Incident during the Russian invasion of Ukraine

In the morning of 6 September 2023, a missile struck an open market in downtown Kostiantynivka, Ukraine. The strike left at least 15 people dead, including a child and a couple in their 50s who were selling flowers at the market, and at least 32 wounded. An investigation by The New York Times suggested that the missile was fired from Ukrainian positions west of Kostiantynivka from a Buk system, based on video and audio footage from near the launch site and from the town, and analyses of the explosion and its aftermath. Security Service of Ukraine spokesman said that they continue an official investigation of the attack, but currently believe it was a S-300 missile launched by Russian forces.

==Initial response==

(Ukrainian) Video address from the National Police of Ukraine, with security footage of the impact and firefighting efforts shown.

The strike took place just hours after United States Secretary of State Antony Blinken landed in Kyiv to meet with Ukrainian officials. Ukraine's President Volodymyr Zelenskyy condemned the attack, describing it as "utter inhumanity" saying "Russian terrorists have attacked a regular market, shops, and a pharmacy, killing innocent people." Ukrainian Prime Minister Denys Shmyhal wrote that "There will be a just retribution for everything."

The United Nations Humanitarian Coordinator for Ukraine, Denise Brown, stated Russia was responsible and condemned it for attacking civilians: "It is an unfortunate day for Ukraine. This deeply tragic and unacceptable event is just another example of the suffering that Russia's invasion inflicts on civilians across the country... Intentionally directing an attack against civilians or civilian objects or intentionally launching an attack knowing it will cause disproportionate civilian harm is a war crime."

France declared the strike a Russian war crime. Its foreign ministry said: "By deliberately targeting a market and people who were going about their most basic daily activities, Russia is, once again, guilty of committing war crimes with its strategy of terror and must be held responsible for them."

==The New York Times report==
The Ukrainian authorities initially prevented The Times journalists from accessing the scene of impact. Subsequently, reporters were able to inspect the site of the explosion, where they collected fragments of the missile and interviewed witnesses.

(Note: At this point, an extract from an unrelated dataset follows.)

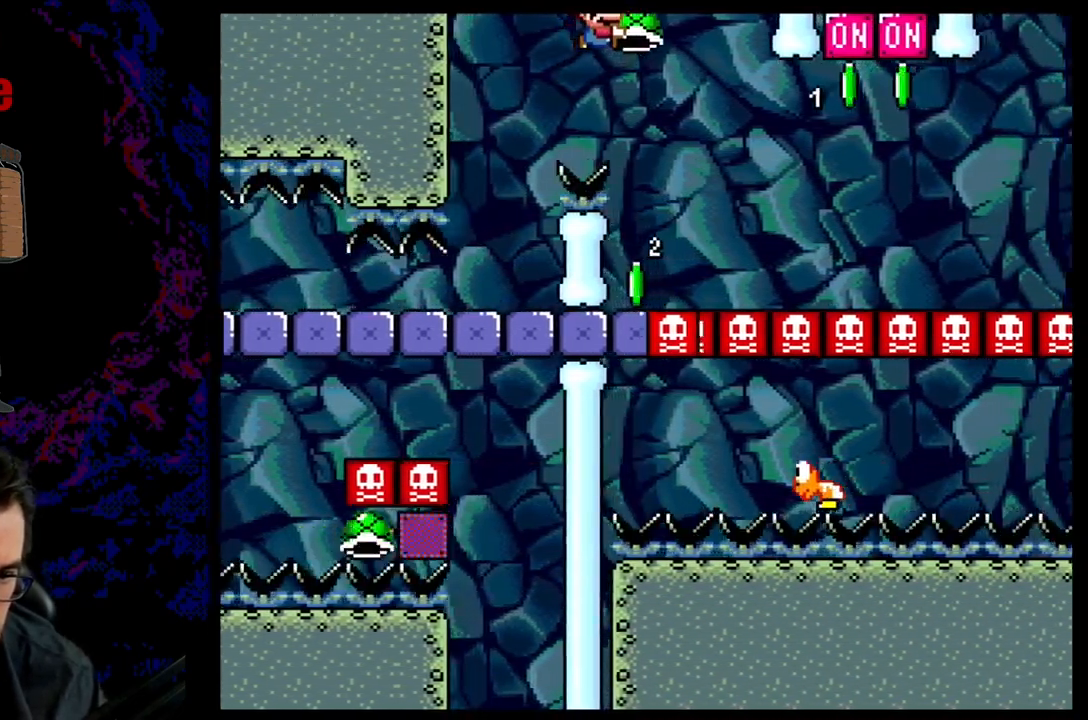
{"buttons": ["B", "Y"], "events": [[50, "DPAD_LEFT", "down"], [50, "DPAD_RIGHT", "up"], [183, "DPAD_LEFT", "up"], [317, "DPAD_RIGHT", "down"], [383, "DPAD_RIGHT", "up"]]}
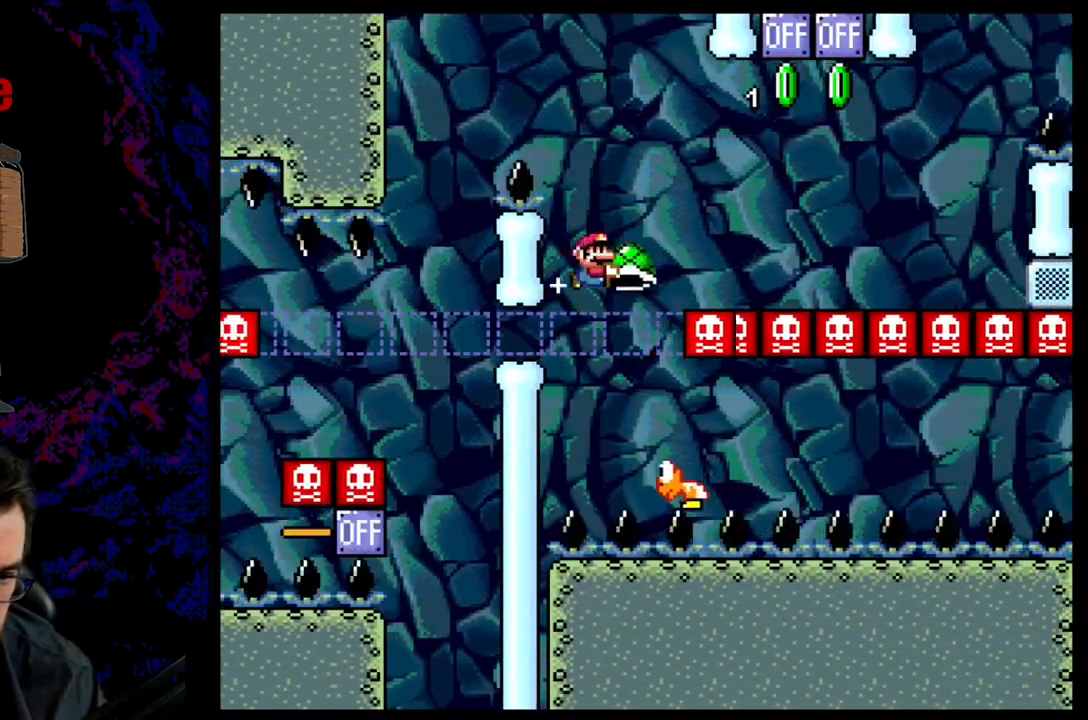
{"buttons": ["B", "Y", "DPAD_UP", "DPAD_RIGHT"], "events": [[67, "DPAD_RIGHT", "down"], [367, "DPAD_UP", "down"]]}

On 18 September 2023, The New York Times reported that the explosion was probably caused by an errant Ukrainian missile, stating that "missile fragments, satellite imagery, witness accounts, and social media posts, strongly suggests the catastrophic strike was the result of an errant Ukrainian air defense missile fired by a Buk launch system". They concluded from reviewing security camera footage that the missile flew from the direction of Ukrainian-held territory, indicated by a reflection of the missile on the roofs of cars, and that just before the strike pedestrians turned to look toward the north-west. Two anonymous bomb-disposal experts concluded that fragments and damage were most consistent with a missile fired by a mobile Buk anti-aircraft system. Evidence was also found from witnesses and social media that the Ukrainian military had launched two surface-to-air missiles from the town of Druzhkivka, 10 mi north-west, a minute or two before the incident.

Responding to The New York Times report, a Security Service of Ukraine (SBU) spokesman reiterated that the evidence they have pointed to a Russian war crime, saying "The enemy hit this civilian object from the S-300 complex". The SBU claimed to have found S-300 missile fragments on the scene of the tragedy. Ukrainian authorities are conducting an official investigation of the incident.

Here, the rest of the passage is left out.